Closed da-ekchajzer closed 1 year ago
Hello @da-ekchajzer, we used Stress-ng on our side and we found it pretty flexible to simulate different kinds of workloads and most importantly target a specific CPU load which isn't always easy with other stress tools. To reflect an average usage we tested several options.
To be able to run on many platforms it should be coupled with power measurement (software based of physical wattmeters). By default what was missing on our side for CPU was the support of AMD machines but that's easily doable (without memory consumption however for AMD). The same goes for GPUs if looking at ML-oriented hardware (Nvidia and AMD provide tooling for this).
Thank you for the resource.
About power measurement, I'll let you give your opinion or advice here : https://github.com/Boavizta/Energizta/issues/2
See https://github.com/teads/turbostress for an implementation of stress-ng in an analog context.
I think we should provide a complete example based on stress-ng, but the list of stress tests could be left to the user. We should just load a list of commands from a file.
Something like could work fine :
#!/bin/bash
# We don't want to leave a stress test running after this script
trap 'kill $(jobs -p)' EXIT
INTERVAL=5
WARMUP=20
TIMEOUT=60
# In the final version, this list could be load from a config file
stresstests="""
stress-ng --cpu 1
stress-ng --cpu 4
stress-ng --cpu-load 100
"""
echo "$stresstests" | while IFS= read -r stresstest ; do
if [ -n "$stresstest" ]; then
echo "Running $stresstest"
$stresstest > /dev/null 2>&1 &
testpid=$!
i=0
while [ $((INTERVAL * i)) -lt "$TIMEOUT" ]; do
if [ $((INTERVAL * i)) -gt "$WARMUP" ]; then
uptime # Here we call the complete "get_states" function to get power consumption and various metrics.
fi
sleep $INTERVAL
i=$((i+1))
done
kill $testpid
fi
done
Hey there !
Just had a great discussion with Arne from Green Coding.
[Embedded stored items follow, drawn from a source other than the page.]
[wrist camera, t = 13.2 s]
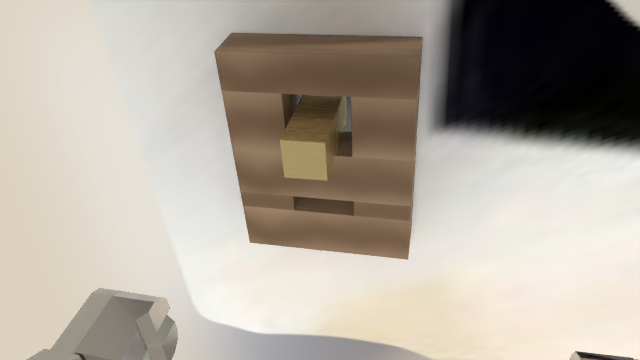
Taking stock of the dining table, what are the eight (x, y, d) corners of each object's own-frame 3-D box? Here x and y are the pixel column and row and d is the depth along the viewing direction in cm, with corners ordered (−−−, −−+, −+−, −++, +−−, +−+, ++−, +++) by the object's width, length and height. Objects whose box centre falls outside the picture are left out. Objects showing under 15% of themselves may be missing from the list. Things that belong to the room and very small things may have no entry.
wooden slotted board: (231, 32, 39) (214, 51, 36) (422, 37, 36) (419, 57, 34) (261, 217, 50) (250, 242, 47) (410, 231, 47) (407, 259, 44)
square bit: (307, 85, 40) (279, 140, 34) (345, 86, 40) (325, 143, 33) (310, 119, 42) (284, 177, 36) (347, 121, 42) (327, 180, 35)
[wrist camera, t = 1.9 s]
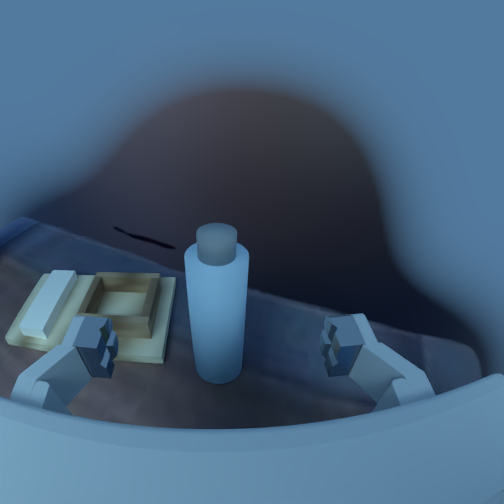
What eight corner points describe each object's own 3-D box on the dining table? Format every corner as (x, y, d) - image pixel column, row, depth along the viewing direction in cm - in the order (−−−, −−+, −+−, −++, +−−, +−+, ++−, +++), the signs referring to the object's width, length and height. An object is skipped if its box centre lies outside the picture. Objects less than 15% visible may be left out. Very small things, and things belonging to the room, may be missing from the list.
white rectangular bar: (23, 335, 29) (18, 326, 28) (56, 278, 39) (53, 269, 38) (47, 338, 29) (42, 330, 28) (77, 279, 39) (75, 270, 38)
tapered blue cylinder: (194, 383, 29) (179, 250, 20) (196, 347, 33) (186, 217, 24) (243, 383, 29) (253, 250, 21) (240, 347, 33) (248, 217, 25)
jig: (8, 344, 28) (-4, 323, 26) (46, 279, 40) (39, 260, 38) (163, 363, 30) (158, 341, 28) (176, 284, 42) (173, 262, 40)
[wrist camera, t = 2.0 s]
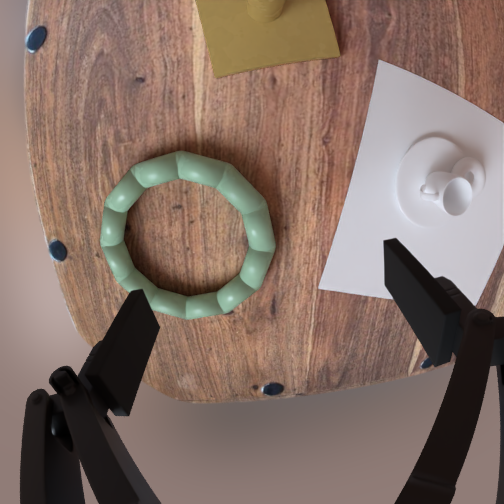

They have very valuable insights, and also a tool for this, includng very important variables like hyper threading, turboboost, etc.. We should synchronize before moving on a direction by ourselves !
We should have a look to https://github.com/green-coding-berlin/tools and synchronize with them
I guess we should have an interface to easily implement different types of tests.
Now that we have decided to use stress-ng. I think we should continue the discussion here #19
Problem
We need to automate the collection of point-in-time power consumption measurements per component at different workload levels.
Example for CPU intel xeon platinium
We need to control the level of workload of each components involve in the evaluation.
Solution
I propose to use a stress module to control the workload level. We can start with a step of 10 : 0%, 10%, 20%, ..., 100%.
@github-benjamin-davy, you have already developed this kind of module. Would you have some advice / resources that could be useful ?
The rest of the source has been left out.